Public health is linked to the economic strength of a country as health expenditure is positively associated with the productivity and GDP of a nation. The advances and improvement of many of the main forces driving economic growth over time span such as technological progress, education, and physical capital accumulation contribute to the improvement of health services in countries. However, with the world divided between first, second and third world countries, public health situation differs between economically strong and weak countries.
COVID-19, as a recent event, shed light on the differences in health systems within the Arab world, especially that the region includes some of the richest oil producing countries as well as poor and war-torn countries.
The below graph visually views the differences between the GDP of the Arab League Countries in the Year 2019. For example, at the top of the GDP scale , we have Qatar, a relatively geographically small GCC country and biggest producer of natural gas, has a GDP of $175 billion which is more than GDP of Libya, Lebanon, Sudan and Yemen combined.
The size of a country’s GDP determines the monetary value of its health expenditure as a percentage of GDP. Comparing the GDP tree map with Health Expenditure graph below , we can see that countries with high GDP (e.g, Qatar, UAE) shows small percentage of health expenditure while Countries with low GDP (e.g, Lebanon, Jordan) shows larger percentage of health expenditure.
In monetary terms, Lebanon has a highest total health expenditure % in the Arab World which amounts to 8.64%($51.6 B)= $4.45 billion. On the other hand, Qatar has a low health expenditure % of 2.9 but when multiplied by the country’s GDP, it amounts to 2.9%($175 B)= $5 billion.
Health Expenditure per capita shows the direct impact of GDP of a country on its health spending. As shown in the below graph, countries with high GDP have high health expenditure compared countries with low GDPs.
The above discussion pointed out the relationship between the strength of a country’s economy and its health spending.
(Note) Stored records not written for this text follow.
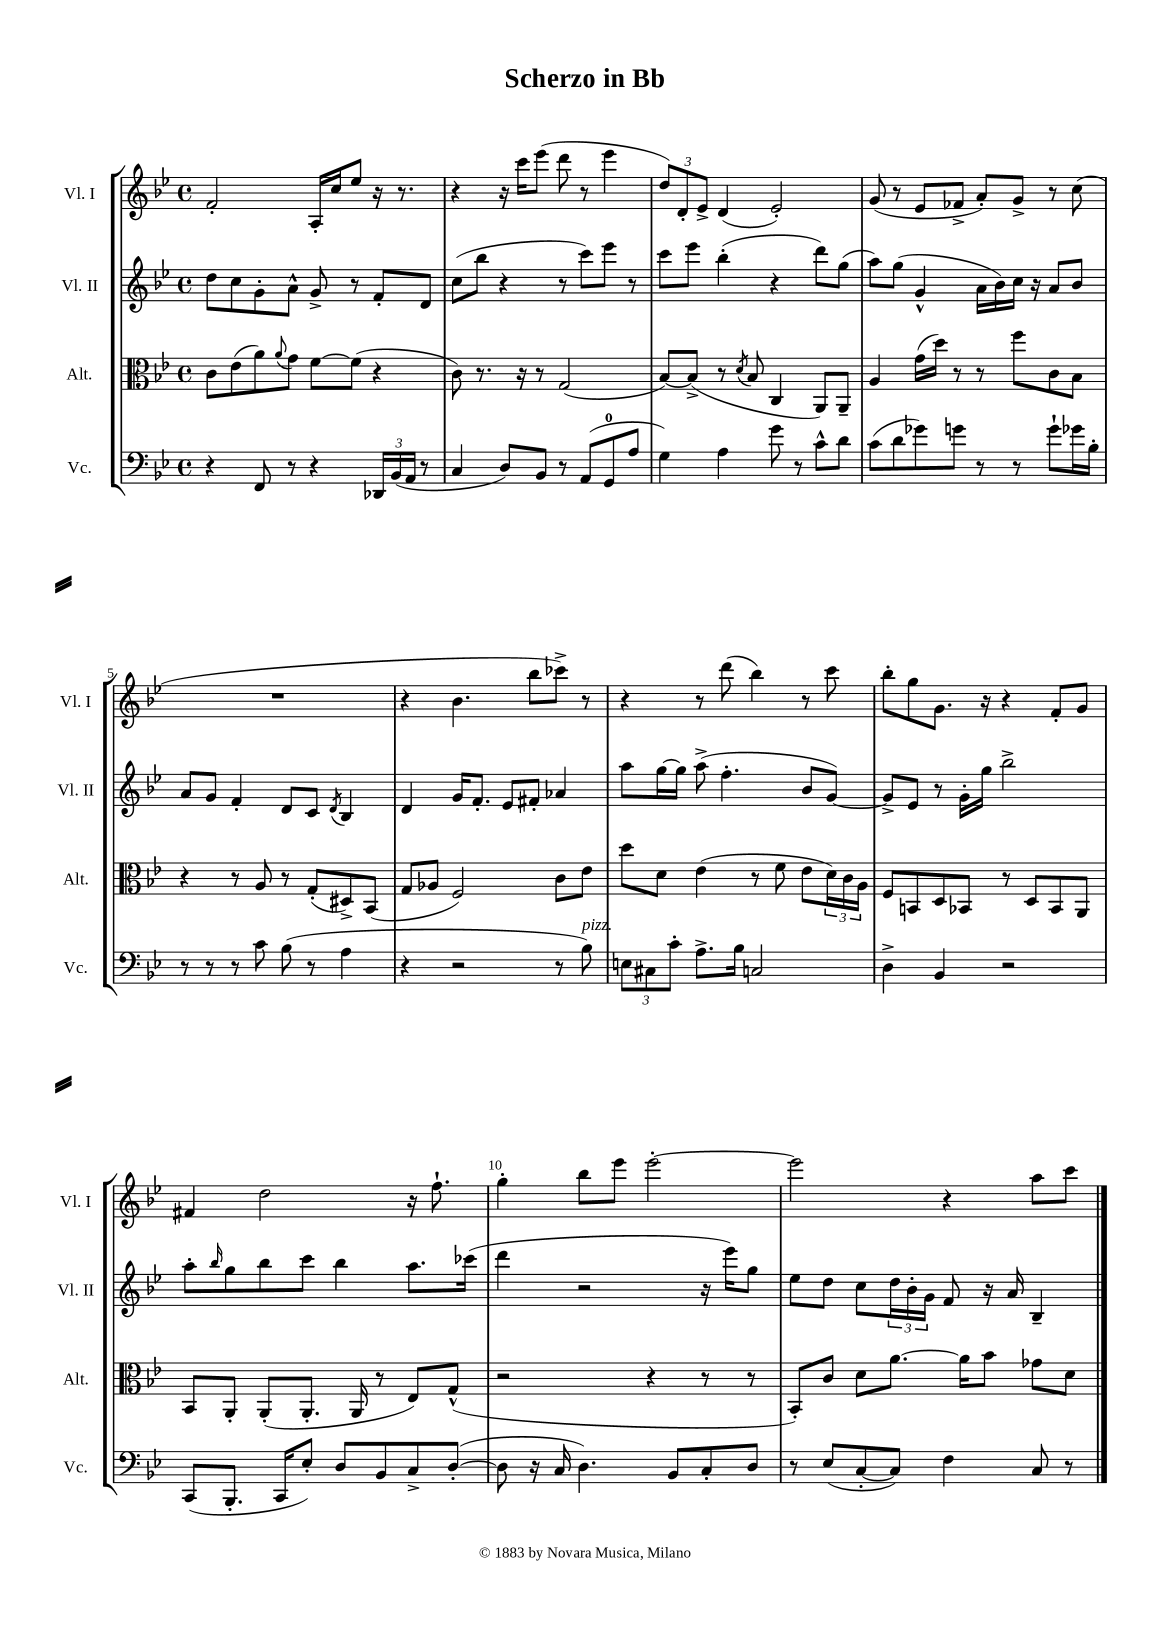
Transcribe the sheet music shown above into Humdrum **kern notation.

**kern	**kern	**kern	**kern
*staff4	*staff3	*staff2	*staff1
*clefF4	*clefC3	*clefG2	*clefG2
*k[b-e-]	*k[b-e-]	*k[b-e-]	*k[b-e-]
*M4/4	*M4/4	*M4/4	*M4/4
*met(c)	*met(c)	*met(c)	*met(c)
4r	8c\L	8dd\L	2f'/
.	(8e-\	8cc\	.
8FF/	8a\)	8g'\	.
.	8qqa/	.	.
8r	8g\J	8a^^\J	.
4r	[8f\L	8g^/	16A'/LL
.	.	.	16cc/J
.	(8f\]J	8r	8ee-/J
24DD-/LL	4r	8f'/L	16r
(24BB-/	.	.	.
.	.	.	8.r
24AA/JJ	.	.	.
8r	.	8d/J	.
=	=	=	=
4C/	8c\)	(8cc\L	4r
.	8.r	8bb-\J	.
8D/L)	.	4r	16r
.	16r	.	16ccc\LK
8BB-/J	8r	.	(8eee-\J
8r	(2G/	8r	8ddd\
(8AA/L	.	8ccc\L)	8r
8GG/	.	8eee-\J	4eee-\
8A/J	.	8r	.
=	=	=	=
4G\)	[8B-/L)	8ccc\L	12dd/L)
.	.	.	12d'/
.	(8B-^/]J	8eee-\J	.
.	.	.	12e-^/J
4A\	8r	(4bb-'\	(4d/
.	8qd/	.	.
.	8B-/	.	.
8g\	4C/	4r	2e-'/)
8r	.	.	.
8c^^\L	8AA/L)	8ddd\L)	.
8d\J	8AA~/J	(8gg\J	.
=	=	=	=
(8c\L	4A/	8aa\L)	(8g/
8d\	.	(8gg\J	8r
8g-\)	(16g\LL	4g^^/	8e-/L
.	16dd\JJ)	.	.
8g\J	8r	.	8f-^/J
8r	8r	16a\LL	8a'/L)
.	.	16b-\)	.
8r	8ff\L	16cc\JJ	8g^/J
.	.	16r	.
8g`\L	8c\	8a/L	8r
16g-\L	8B-\J	8b-/J	(8cc\
16B-'\JJ	.	.	.
=	=	=	=
8r	4r	8a/L	1r
8r	.	8g/J	.
8r	8r	4f'/	.
8c\	8A/	.	.
(8B-\	8r	8d/L	.
8r	(8G'/L	8c/J	.
.	.	8qd/	.
4A\	8D#^/)	4B-/	.
.	(8BB-/J	.	.
=	=	=	=
4r	8G/L	4d/	4r
.	8A-/J	.	.
2r	2F/)	16g/LK	4.b-\
.	.	8.f'/J	.
.	.	8e-/L	.
.	.	8f#'/J	8bb-\L
8r	8c\L	4a-/	8ccc-^\J)
8B-\)	8e-\J	.	8r
=	=	=	=
12E\L	8dd\L	8aa\L	4r
12C#\	.	.	.
.	8d\J	[16gg\L	.
12c'\J	.	.	.
.	.	16gg\]JJ	.
8.A^\L	(4e-\	(8aa^\	8r
.	.	4.ff'\	(8ddd\
16B-\Jk	.	.	.
2C/	8r	.	4bb-\)
.	8f\	.	.
.	8e-\L	8b-/L	8r
.	24d\L)	[8g/J)	8ccc\
.	24c\	.	.
.	24A\JJ	.	.
=	=	=	=
4D^\	8F/L	8g^/]L	8bb-'\L
.	8BB/	8e-/J	8gg\
4BB-/	8D/	8r	8.g\J
.	8BB-/J	16g'\LL	.
.	.	16gg\JJ	16r
2r	8r	2bb-^\	4r
.	8D/L	.	.
.	8BB-/	.	8f'/L
.	8AA/J	.	8g/J
=	=	=	=
(8CC/L	8BB-/L	8aa'\L	4f#/
.	.	16qqbb-/	.
8.BBB-'/J	8AA'/J	8gg\	.
.	(8AA'/L	8bb-\	2dd\
16CC/LK	.	.	.
8E-'/J)	8.AA'/J	8ccc\J	.
8D/L	.	4bb-\	.
.	16AA/	.	.
8BB-/	8r	.	.
8C^/	8E-/L)	8.aa\L	16r
.	.	.	8.ff`\
([8D'/J	(8G^^/J	.	.
.	.	(16ccc-\Jk	.
=	=	=	=
8D\]	2r	4ddd\	4gg'\
16r	.	.	.
16C/	.	.	.
4.D\)	.	2r	8bb-\L
.	.	.	8eee-\J
.	4r	.	[2eee-'\
8BB-/L	.	.	.
8C'/	8r	16r	.
.	.	16eee-\LK)	.
8D/J	8r	8gg\J	.
=	=	=	=
8r	8BB-'/L)	8ee-\L	2eee-\]
(8E-/L	8c/J	8dd\J	.
[8C'/	8d\L	8cc\L	.
8C/]J)	[8.a\J	24dd\L	.
.	.	24b-'\	.
.	.	24g\JJ	.
4F\	.	8f/	4r
.	16a\]LK	.	.
.	8b-\J	16r	.
.	.	16a/	.
8C/	8g-\L	4B-~/	8aa\L
8r	8d\J	.	8ccc\J
==	==	==	==
*-	*-	*-	*-
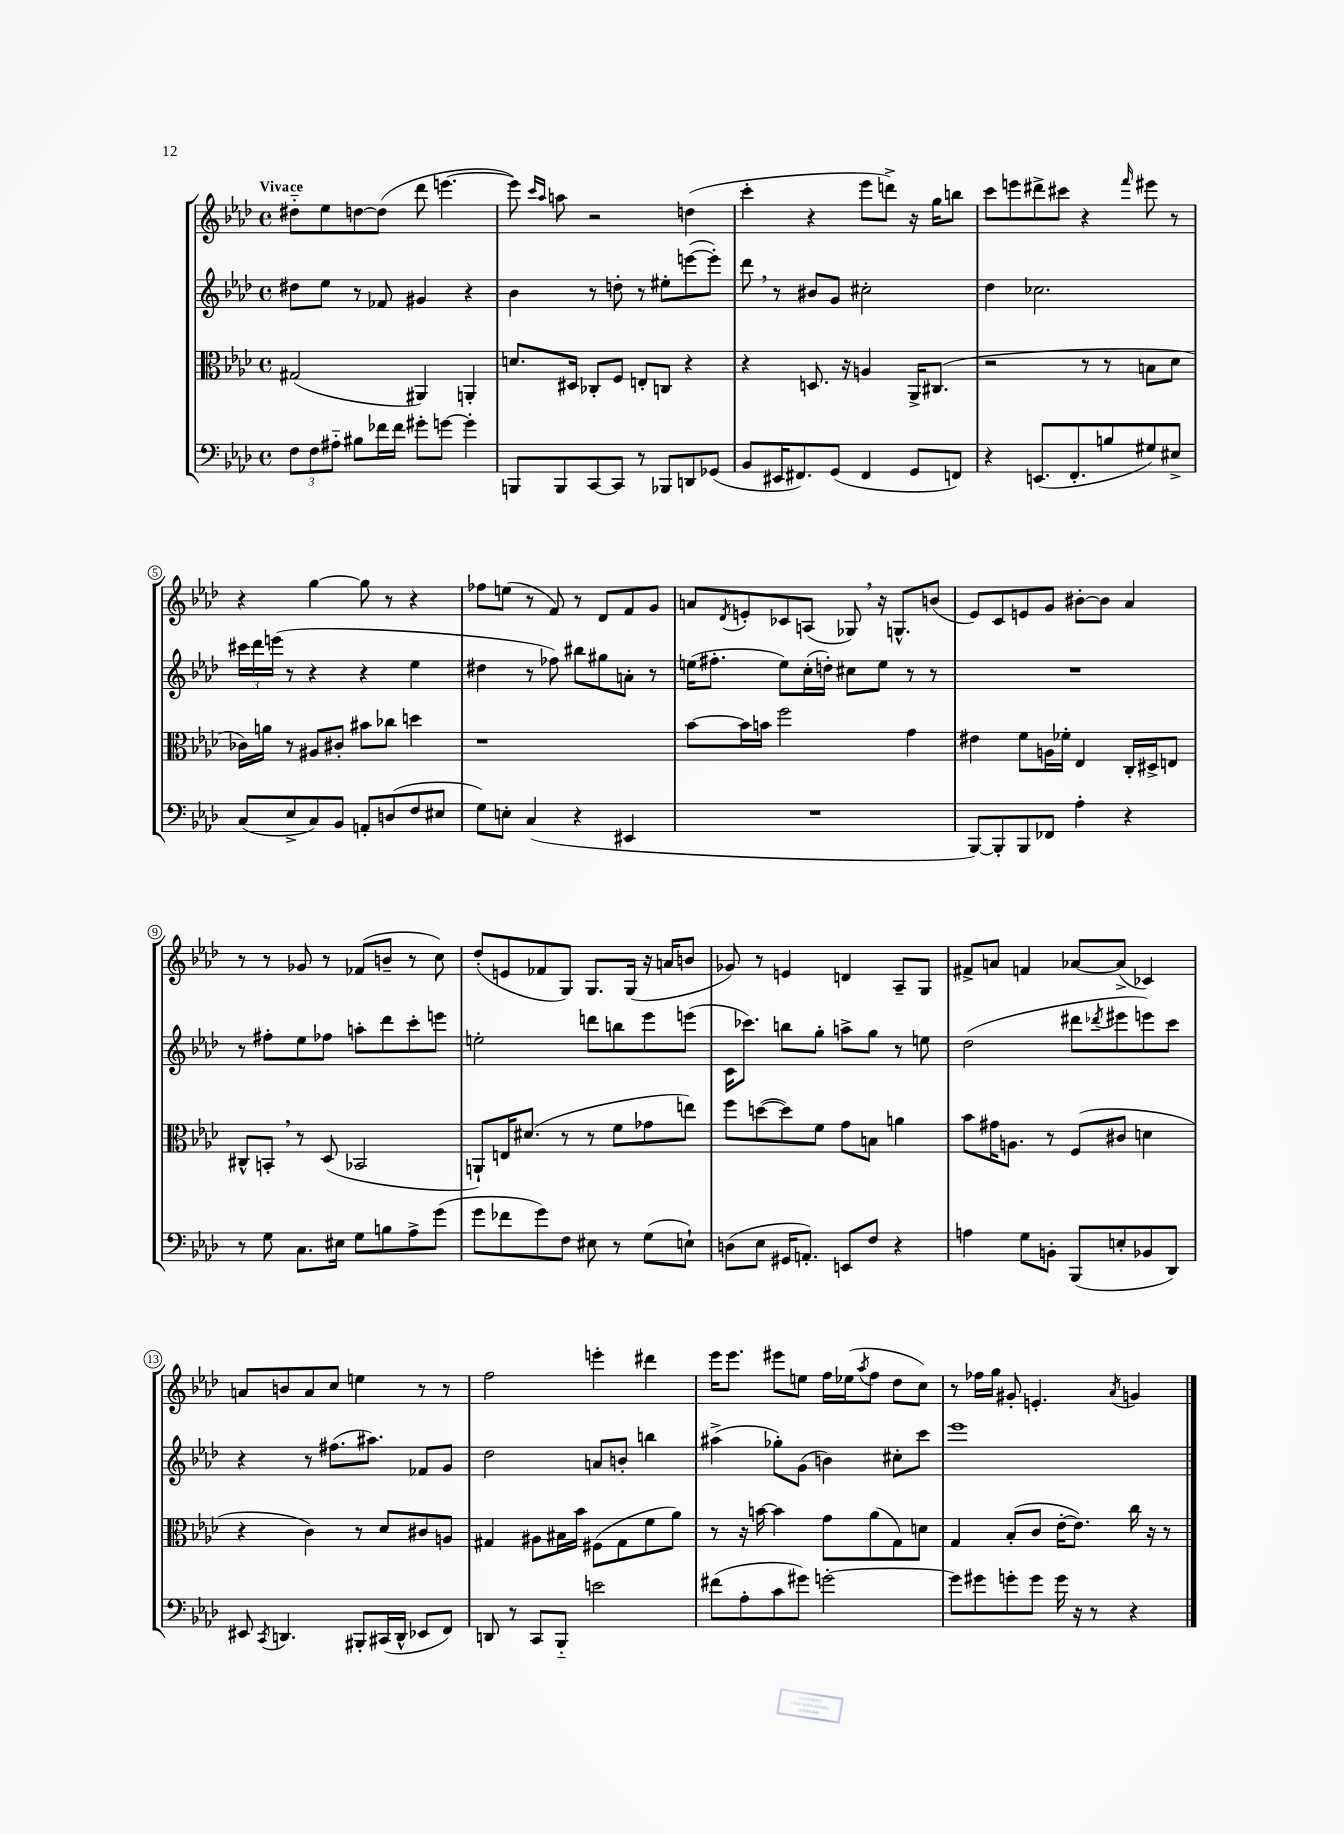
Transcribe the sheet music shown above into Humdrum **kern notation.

**kern	**kern	**kern	**kern
*staff4	*staff3	*staff2	*staff1
*clefF4	*clefC3	*clefG2	*clefG2
*k[b-e-a-d-]	*k[b-e-a-d-]	*k[b-e-a-d-]	*k[b-e-a-d-]
*M4/4	*M4/4	*M4/4	*M4/4
*met(c)	*met(c)	*met(c)	*met(c)
12F	(2G#	8dd#	8dd#'~
12F	.	.	.
.	.	8ee-	8ee-
12A#'~	.	.	.
8B#	.	8r	[8dd
16f-	.	8f-	(8dd]
16f-	.	.	.
8g#'	4AA#)	4g#	8ddd-
[8g	.	.	[4.eee
4g']	4AA'	4r	.
=	=	=	=
8BBB	8.d	4b-	8eee])
.	.	.	16qqccc
.	.	.	16qqaa-
8BBB	.	.	8aa
.	16D#	.	.
[8CC	8C-'	8r	2r
8CC]	8F	8dd'	.
8r	8E'	8r	.
8BBB-	8C	8ee#'	.
8DD	4r	([8eee	(4dd
(8GG-	.	8eee'])	.
=	=	=	=
8BB-	4r	8ddd-	4ccc'
16EE#	.	8r	.
8.FF#)	.	.	.
.	8.D	8b#	4r
(8GG	.	8g	.
.	16r	.	.
4FF#	4A	2cc#'	8eee-
.	.	.	8ddd^)
8GG	16AA-^	.	16r
.	(8.C#	.	16gg
8FF)	.	.	8bb
=	=	=	=
4r	2r	4dd-	8ccc
.	.	.	8eee
(8.EE	.	2.cc-	8ddd#^
.	.	.	8ccc#
8.FF'	.	.	.
.	8r	.	4r
8B	8r	.	.
.	.	.	16qqfff
8G#)	8B	.	8eee#
8E#^	8d-	.	8r
=	=	=	=
(8C	16c-)	24ccc#	4r
.	.	24ddd-	.
.	16a	.	.
.	.	(24eee	.
8E-^	8r	8r	.
8C)	8A#	4r	[4gg
8BB-	8c#'	.	.
8AA'	8b#	4r	8gg]
(8D	8cc-	.	8r
8F	4dd	4ee-	4r
8E#	.	.	.
=	=	=	=
8G)	1r	4dd#	8ff-
8E'	.	.	(8ee
(4C	.	8r	8r
.	.	8ff-)	8f)
4r	.	8bb#	8r
.	.	8gg#	8d-
4EE#	.	8a'	8f
.	.	8r	8g
=	=	=	=
1r	[8b-	(16ee	8a
.	.	8.ff#'	.
.	.	.	8qd-
.	16b-]	.	8e'
.	16b	.	.
.	2ff	8ee)	8c-
.	.	(16cc'	(8A
.	.	16dd')	.
.	.	8cc#	8G-)
.	.	8ee	16r
.	.	.	8.G^^
.	4g	8r	.
.	.	8r	(8b
=	=	=	=
[8BBB-)	4e#	1r	8e-)
8BBB-']	.	.	8c
8BBB-	8f	.	8e
8FF-	16A	.	8g
.	16f-'	.	.
4A-'	4E-	.	[8b#'
.	.	.	8b#]
4r	16C'	.	4a-
.	16D#^	.	.
.	8E	.	.
=	=	=	=
8r	8C#^^	8r	8r
8G	8BB'	8ff#'	8r
8.C	8r	8ee-	8g-
.	(8D-	8ff-	8r
16E#	.	.	.
8G	2BB-	8aa'	(8f-
8B	.	8ddd-	8b~
8A-^	.	8ccc'	8r
(8g	.	8eee	8cc)
=	=	=	=
8g	8AA`)	2ee'	(8dd-'
8f-	16E	.	8e
.	(8.d#	.	.
8g)	.	.	8f-
8F	8r	.	8G)
8E#	8r	8ddd	8.G
8r	8f	8bb	.
.	.	.	(16G
(8G	8g-	8eee-	16r
.	.	.	16a
8E`)	8ee)	(8eee	8b
=	=	=	=
(8D	8ff	16c	8g-)
.	.	8.ccc-)	.
8E-	([8dd	.	8r
16GG#	8dd])	8bb	4e
8.AA')	.	.	.
.	8f	8gg'	.
8EE	8g	8aa^	4d
8F	8B	8gg	.
4r	4a	8r	8A-~
.	.	8ee	8G
=	=	=	=
4A	8b-	(2dd-	8f#^
.	16g#	.	8a
.	8.A	.	.
8G	.	.	4f
8BB'	8r	.	.
(8BBB-	(8F	8ddd#	[8a-
.	.	8qddd-	.
8E'	8c#	8eee#	(8a-^]
8BB-	4d	8eee)	4c-)
8DD-)	.	8ccc	.
=	=	=	=
8EE#	4r	4r	8a
8qCC	.	.	.
4.DD	.	.	8b
.	4c)	8r	8a
.	.	(8.ff#	8cc
8BBB#'	8r	.	4ee
.	.	8.aa#)	.
(16CC#	8d-	.	.
16DD^^	.	.	.
8EE-	8c#	8f-	8r
8FF)	8A	8g	8r
=	=	=	=
8DD	4G#	2dd-	2ff
8r	.	.	.
8CC	8A#	.	.
8BBB-'~	16B#	.	.
.	16b-	.	.
2e	(8F#	8a	4eee'
.	8G#	8b'	.
.	8f	4bb	4ddd#
.	8a-)	.	.
=	=	=	=
(8f#	8r	(4aa#^	16eee-
.	.	.	8.eee-
8A-'	16r	.	.
.	[16b	.	.
8c	4b]	8gg-')	8eee#
8g#)	.	(8g	8ee
[2g'	8g	4b)	16ff
.	.	.	(16ee-
.	.	.	8qaa-
.	(8a-	.	8ff
.	8G)	8cc#'	8dd-
.	8d	8ccc	8cc)
=	=	=	=
8g]	4G	1eee-	8r
8g#	.	.	16ff-
.	.	.	16gg
8g'	(8B-'	.	8g#'
8g	8c	.	4.e'
16g	[16e-'	.	.
16r	8.e-])	.	.
8r	.	.	.
.	.	.	8qa-
4r	16cc	.	4g
.	16r	.	.
.	8r	.	.
==	==	==	==
*-	*-	*-	*-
The question that remains is “How does this reflect on the health of people?”
Countries that allocate large budgets for the development of the health sector and public health perform well in the face of diseases, especially communicable diseases and pandemics such as COVID-19. The below bubble chart shows that countries with low GDP have the highest percentage of deaths by communicable diseases.
Life Expectancy and Death Rate
To further show the evidence of the impact of GDP and public health spending, we consider both indicators: Life Expectancy at Birth and Death Rate in the Arab League Countries.
- Life Expectancy at Birth: we can that people from countries with high GDPs and high health expenditure per capita. Qatar leads the way with 80 years expected age in 2020 while Yemen has an expected age of 66 years in the same year.
- Death Rate: the same pattern seen with Life Expectancy is also seen in death rates per 1000 persons. Qatar has a death rate of 1.2 compared to Yemen which has a death rate of 5.9, both in 2020.
What should be done?
The United Nations Sustainable Development Goal #3 “Ensure healthy lives and promote well-being for all at all ages” points out the need for improving the public health of the world population. Health spending by governments is a very important factor in the health of their people. However, for those countries who are economically disadvantaged, improving health can be also achieved through:
- Investing in education, especially in medicine studies to make sure the health sector has the competent doctors and specialists.
- Directing international aid more towards developing health sectors in poor countries rather than urgent assistance.
- Investing in awareness: one of the most important ways to improve health in developing countries is by educating citizens to take preventive healthcare measures and avoid riskier health behaviors.